In a Chronicle story of March 22, 2004, titled Ghana Education Set for Record Low, the paper accused the government of having a policy to eliminate the use of textbooks in Ghanaian language, English language, and mathematics at the lower elementary school level (primary 1, 2, and 3).
At the primary four level, the paper alleges that the government intends to eliminate textbooks for environmental studies, religious and moral education, music, dance, and physical education. In place of this, the paper further alleges, the government would provide teachers with teaching manuals. Though the education minister, Mr. Baah Wiredu, has denied the Chronicle's allegations, we want to comment on the issue of textbooks in elementary schools in order to help put the issue in a clearer perspective.
Our comments are purely from our professional perspectives without any political motivations. With the exception of reading books for Ghanaian languages and English language with broad-based themes, history, folklore, and environment studies, lower elementary school students do not require a textbook in mathematics. Rather, they need mathematics workbooks with exercises and assignments for them to practice any concept they are taught. In fact, elementary school mathematics textbooks are generally written in algorithmic manner such that they are more suitable for exercises or assignments than for reading for understanding. Even explanations given in a mathematics textbook for a particular algorithm are always inadequate; it hardly explains the underlying mathematical reasoning. In primary 1,2,3 4, 5, and 6, contrary to popular perception, students do not really learn mathematics. Instead, they learn numeracy which is about the 'meaning' of the numerals, counting, relationship between the numerals; operations with the numerals (addition, subtraction, division, and multiplication, not squaring or taking the square root of a number); familiarization with geometric shapes (both regular and irregular); properties of geometric shapes; the meaning of fractions, terminology of fractions (proper fractions, improper fractions, fractional bar, numerator, denominator, etc.), simple addition and subtraction of fractions, and so on. Students at those levels do not require a textbook in order to understand these number concepts as used in practice. On the contrary, students at that level need mathematics workbooks and the teacher also need mathematics-teaching manuals.

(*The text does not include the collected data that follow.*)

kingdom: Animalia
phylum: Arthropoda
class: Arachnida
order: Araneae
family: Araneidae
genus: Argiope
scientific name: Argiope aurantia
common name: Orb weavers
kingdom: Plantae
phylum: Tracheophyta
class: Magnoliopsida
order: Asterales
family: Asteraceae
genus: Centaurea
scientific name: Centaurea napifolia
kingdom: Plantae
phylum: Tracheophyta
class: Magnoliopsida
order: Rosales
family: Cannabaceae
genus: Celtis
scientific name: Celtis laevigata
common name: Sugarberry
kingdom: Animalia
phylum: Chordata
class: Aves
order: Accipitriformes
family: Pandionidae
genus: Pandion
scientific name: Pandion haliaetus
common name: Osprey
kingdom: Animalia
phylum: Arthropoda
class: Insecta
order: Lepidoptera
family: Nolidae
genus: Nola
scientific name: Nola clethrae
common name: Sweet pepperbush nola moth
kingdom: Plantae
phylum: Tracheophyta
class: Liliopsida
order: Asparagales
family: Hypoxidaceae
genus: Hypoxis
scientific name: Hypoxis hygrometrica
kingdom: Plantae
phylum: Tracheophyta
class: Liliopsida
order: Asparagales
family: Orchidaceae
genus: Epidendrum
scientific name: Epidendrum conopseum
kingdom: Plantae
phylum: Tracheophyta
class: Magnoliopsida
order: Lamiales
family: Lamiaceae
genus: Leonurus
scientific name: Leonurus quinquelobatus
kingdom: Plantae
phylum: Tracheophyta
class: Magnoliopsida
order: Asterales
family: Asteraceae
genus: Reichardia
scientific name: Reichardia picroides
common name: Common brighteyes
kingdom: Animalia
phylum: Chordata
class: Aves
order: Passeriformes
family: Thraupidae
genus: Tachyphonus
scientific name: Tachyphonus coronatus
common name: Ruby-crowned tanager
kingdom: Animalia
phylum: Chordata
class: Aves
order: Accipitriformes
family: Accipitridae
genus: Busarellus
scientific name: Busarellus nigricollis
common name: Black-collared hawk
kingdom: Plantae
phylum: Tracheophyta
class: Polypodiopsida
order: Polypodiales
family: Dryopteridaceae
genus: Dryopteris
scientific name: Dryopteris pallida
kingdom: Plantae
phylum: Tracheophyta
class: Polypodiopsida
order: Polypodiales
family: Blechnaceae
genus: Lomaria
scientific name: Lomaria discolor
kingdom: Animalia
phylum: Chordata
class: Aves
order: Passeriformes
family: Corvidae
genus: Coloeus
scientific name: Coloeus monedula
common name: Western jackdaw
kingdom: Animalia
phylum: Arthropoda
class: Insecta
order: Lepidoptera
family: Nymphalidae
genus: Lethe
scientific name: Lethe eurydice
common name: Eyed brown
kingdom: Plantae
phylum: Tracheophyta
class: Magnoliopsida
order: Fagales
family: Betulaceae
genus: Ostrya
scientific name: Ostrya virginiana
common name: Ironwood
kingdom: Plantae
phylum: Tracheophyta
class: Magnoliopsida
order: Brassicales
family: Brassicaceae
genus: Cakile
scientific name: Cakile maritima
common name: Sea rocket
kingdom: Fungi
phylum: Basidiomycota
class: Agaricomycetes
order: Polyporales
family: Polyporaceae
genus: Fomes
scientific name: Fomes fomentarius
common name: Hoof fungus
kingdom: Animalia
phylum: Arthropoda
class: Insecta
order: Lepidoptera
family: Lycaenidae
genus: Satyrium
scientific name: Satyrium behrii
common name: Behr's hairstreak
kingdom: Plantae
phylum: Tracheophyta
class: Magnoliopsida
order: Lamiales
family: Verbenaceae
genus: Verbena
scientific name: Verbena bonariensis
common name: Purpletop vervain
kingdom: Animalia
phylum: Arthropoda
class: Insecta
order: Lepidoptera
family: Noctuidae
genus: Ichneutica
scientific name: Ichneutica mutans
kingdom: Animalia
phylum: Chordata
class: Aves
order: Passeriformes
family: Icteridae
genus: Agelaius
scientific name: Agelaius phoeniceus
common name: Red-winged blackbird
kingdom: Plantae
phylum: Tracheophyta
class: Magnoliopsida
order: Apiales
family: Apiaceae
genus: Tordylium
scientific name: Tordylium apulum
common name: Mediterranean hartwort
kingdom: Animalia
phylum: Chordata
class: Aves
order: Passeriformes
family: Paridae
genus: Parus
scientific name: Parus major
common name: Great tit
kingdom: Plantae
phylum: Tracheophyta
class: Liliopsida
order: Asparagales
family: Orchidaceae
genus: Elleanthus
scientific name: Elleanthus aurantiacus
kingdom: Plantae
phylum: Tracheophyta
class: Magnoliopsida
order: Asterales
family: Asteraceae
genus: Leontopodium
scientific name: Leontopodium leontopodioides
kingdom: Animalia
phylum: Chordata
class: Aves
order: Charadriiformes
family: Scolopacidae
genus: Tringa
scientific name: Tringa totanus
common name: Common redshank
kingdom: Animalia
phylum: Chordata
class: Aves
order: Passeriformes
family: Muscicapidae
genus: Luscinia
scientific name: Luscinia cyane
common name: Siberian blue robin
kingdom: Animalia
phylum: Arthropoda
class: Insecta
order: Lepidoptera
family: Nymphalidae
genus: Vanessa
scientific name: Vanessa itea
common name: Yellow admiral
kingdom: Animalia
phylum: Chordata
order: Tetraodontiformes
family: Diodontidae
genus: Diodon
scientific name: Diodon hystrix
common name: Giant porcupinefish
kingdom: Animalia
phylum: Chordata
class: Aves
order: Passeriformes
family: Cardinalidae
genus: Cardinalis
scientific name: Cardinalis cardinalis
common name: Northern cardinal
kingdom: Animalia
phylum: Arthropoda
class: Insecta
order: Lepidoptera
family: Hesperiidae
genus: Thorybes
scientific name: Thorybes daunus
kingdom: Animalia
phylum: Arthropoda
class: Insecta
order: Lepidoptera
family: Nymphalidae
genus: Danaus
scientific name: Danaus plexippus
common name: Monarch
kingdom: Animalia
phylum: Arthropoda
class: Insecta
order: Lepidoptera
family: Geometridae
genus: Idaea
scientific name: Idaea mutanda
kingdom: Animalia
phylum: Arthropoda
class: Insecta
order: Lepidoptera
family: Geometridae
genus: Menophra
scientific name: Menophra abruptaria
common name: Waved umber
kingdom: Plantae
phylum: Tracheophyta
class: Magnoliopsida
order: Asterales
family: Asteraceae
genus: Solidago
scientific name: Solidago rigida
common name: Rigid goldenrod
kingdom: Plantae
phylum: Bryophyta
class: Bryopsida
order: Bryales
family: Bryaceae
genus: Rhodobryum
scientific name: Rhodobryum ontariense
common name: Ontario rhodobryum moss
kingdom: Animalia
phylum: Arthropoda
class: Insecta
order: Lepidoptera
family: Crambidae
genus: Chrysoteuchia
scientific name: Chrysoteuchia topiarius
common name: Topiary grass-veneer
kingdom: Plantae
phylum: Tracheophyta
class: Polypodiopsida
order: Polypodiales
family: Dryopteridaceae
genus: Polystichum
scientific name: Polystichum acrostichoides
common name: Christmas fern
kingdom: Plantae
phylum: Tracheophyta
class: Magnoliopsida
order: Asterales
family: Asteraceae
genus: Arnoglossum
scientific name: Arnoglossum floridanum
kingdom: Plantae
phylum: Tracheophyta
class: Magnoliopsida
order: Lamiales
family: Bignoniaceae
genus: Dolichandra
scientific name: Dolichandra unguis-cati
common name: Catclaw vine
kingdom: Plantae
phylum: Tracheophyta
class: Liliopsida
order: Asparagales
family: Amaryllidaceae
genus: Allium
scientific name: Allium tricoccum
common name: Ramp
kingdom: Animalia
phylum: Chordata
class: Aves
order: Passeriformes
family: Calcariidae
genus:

Similarly, primary four students do not require textbooks for music (not song books), dance, and physical education. Teacher manuals and official curricula would be enough for these subjects. One reason is that subjects such as music, dance and physical education at those levels are mainly activity-based and do not require any textbooks. The second reason is that from a psychosocial point of view these subjects are better taught and learned at those levels when they are not academicized. Chronicle states that private schools in Ghana provide their students with textbooks in those subjects. We are yet to learn of any private elementary schools in Ghana that provide their primary four, five or six students with music, dance, and physical education textbooks. Nevertheless, we are fully aware that some jurisdictions (both public and private schools) in the so-called developing and developed worlds provide their primary 1, 2, 3 and 4 students with mathematics textbooks. However, a critical investigation revealed that those are more or less workbooks, not textbooks. Students at that level do not read those textbooks and all that the teachers do is to assign exercises from those textbooks.
As well, the Chronicle states that without textbooks students would find it more difficult to find help with their homework assignments. This is not true with numeracy at that level. If the government were to have a policy to eliminate the use of textbooks for mathematics at primary 1,2,3 and 4, and for dance, music and physical education at the primary four level, we would support it full heartedly on three conditions. First, it should be a well-thought out policy with a sound philosophical basis. Is it about saving money? Simplifying the work of teachers? Use money more efficiently? If so how? Second, wider consultation with all stakeholders of the education enterprise must be made. This includes teachers, head teachers, education directors, parents, community members, teacher-educators, and the universities. We should do away with the ineffective colonial model of policy-making where one or two people conceive an idea and impose it on the masses through what are popularly called “government directives”. Finally, the government must have a well-structured program in place to prepare teachers to implement the new policy. This is the most critical part of any education policy implementation. If teachers are to be provided with teaching manuals, they should be sufficiently in-serviced about how to use the manuals. In our opinion, the money saved from printing such unnecessary textbooks for those subjects could be better spent on buying more grade appropriate materials, mathematics and science manipulatives, scientific instruments (microscope, telescope, magnifier, scale, etc.) for those primary levels. We count on the Chronicle to help strengthen public confidence in our elementary school system and continuously seek improvements in order to make the system better for our children. Y. Fredua-Kwarteng is a mathematics educator and school administrator in Canada's newest territory – Nunavut. F. Ahia is an assistant professor of mathematics education at the University of Toronto, Toronto, Canada. Views expressed by the author(s) do not necessarily reflect those of GhanaHomePage.